BLOC DE TEXTE:
La famille errante et désunie d’Œdipe nous renvoie aussi à nos familles, rancœurs et
querelles, aux « places » que nous y occupons, celle de l’enfant non désiré, du
traître, de l’égoïste, de la préférée, de la sacrifiée. Peut-on dépasser la place allouée,
peut-on, contre la fatalité, être acteur de sa vie, agir sur le monde ?
Difficile, Sophocle ? Irréductible au simplisme en tout cas, et c’est à la charge des
artistes d’envoyer les signes qui font sonner d’une manière saisissante la profondeur
polysémique de cette fable ancienne. La musique live en permanence, la sensualité
de la scénographie et des lumières, l’humour féroce et vivifiant – cette « politesse
du désespoir » dont nous avons absolument besoin – tout cela rend à Sophocle ce
qu’il est, un grand auteur populaire qui réjouit, interroge, élève.

EXPLORER LE TEXTE:
[1] Selon le texte sur Sophocle, pourquoi la tâche d'envoyer des signes revient-elle aux artistes ? Répondez en une à trois phrases.
[2] Prolongez le texte sur Sophocle à partir de sa dernière phrase.

CONTENU DES DONNÉES:

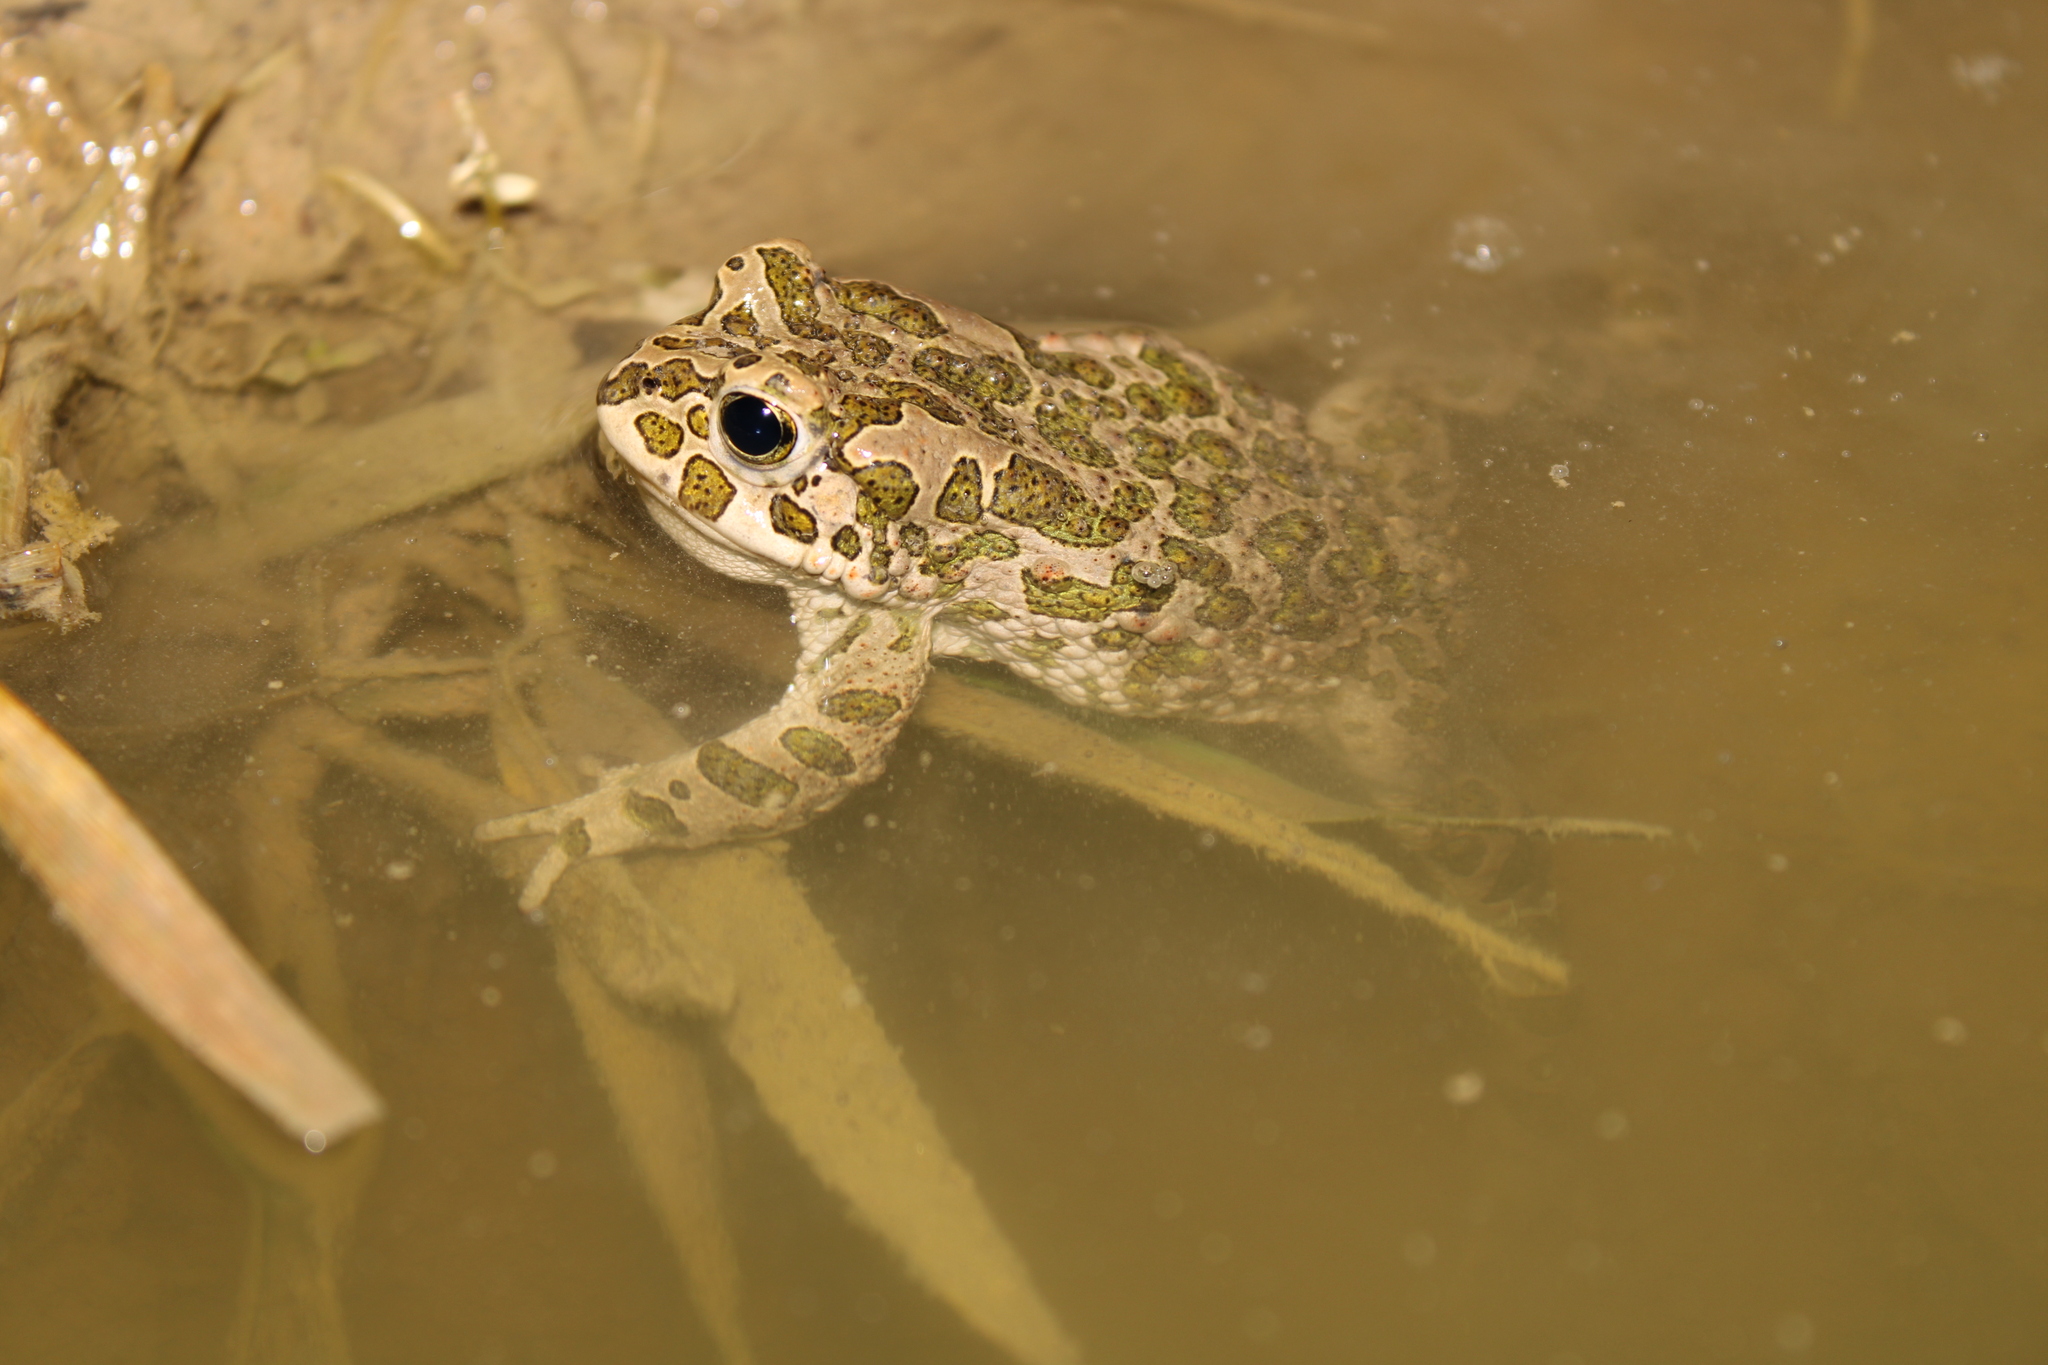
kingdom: Animalia
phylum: Chordata
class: Amphibia
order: Anura
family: Bufonidae
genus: Bufotes
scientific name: Bufotes viridis
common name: European green toad
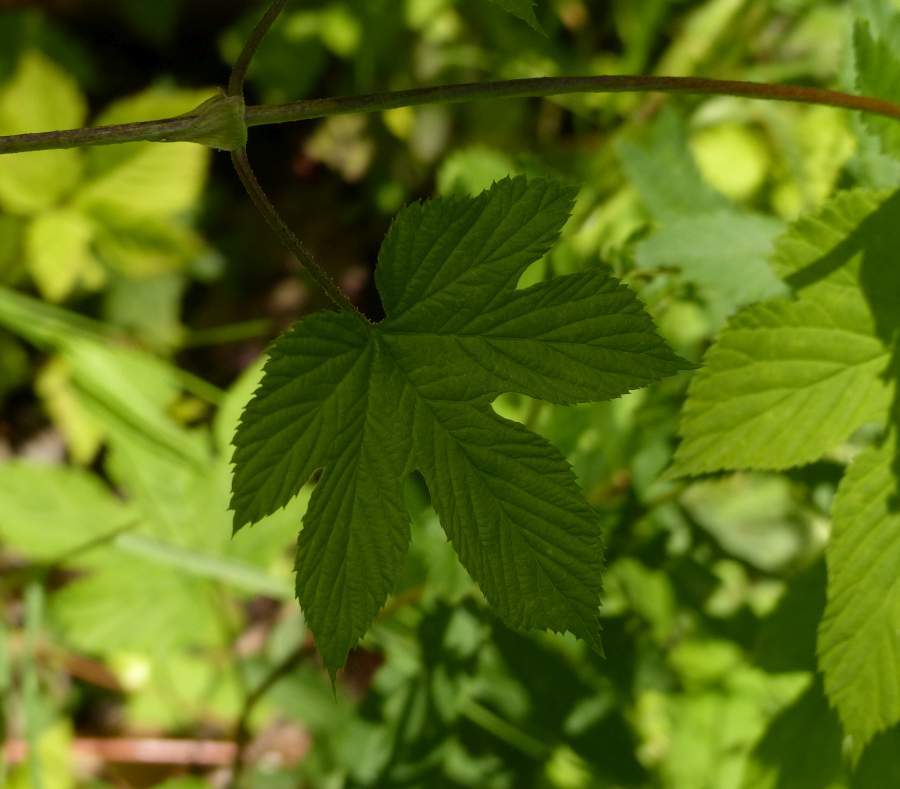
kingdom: Plantae
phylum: Tracheophyta
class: Magnoliopsida
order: Rosales
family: Cannabaceae
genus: Humulus
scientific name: Humulus lupulus
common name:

RÉSULTATS PAR TÂCHE:
[1] Sophocle est irréductible au simplisme. Il revient donc aux artistes d'envoyer les signes qui font sonner d'une manière saisissante la profondeur polysémique de cette fable ancienne.

[2]
La grande fluidité le la traduction de Nicolas Wapler, qui réinterroge le grec ancien
mais aussi les lectures rythmiques de très belles traductions anglaises et italiennes,
est une voie nouvelle entre l’écueil parnassien de certains hellénistes et la séduction
facile d’un trash trop réducteur. Elle donne accès à l’oralité et à la rythmique
originelles, à la subtilité des jeux de mots et des champs sémantiques qui se
rapportent au sacré, au politique, au territorial, à l’hospitalité.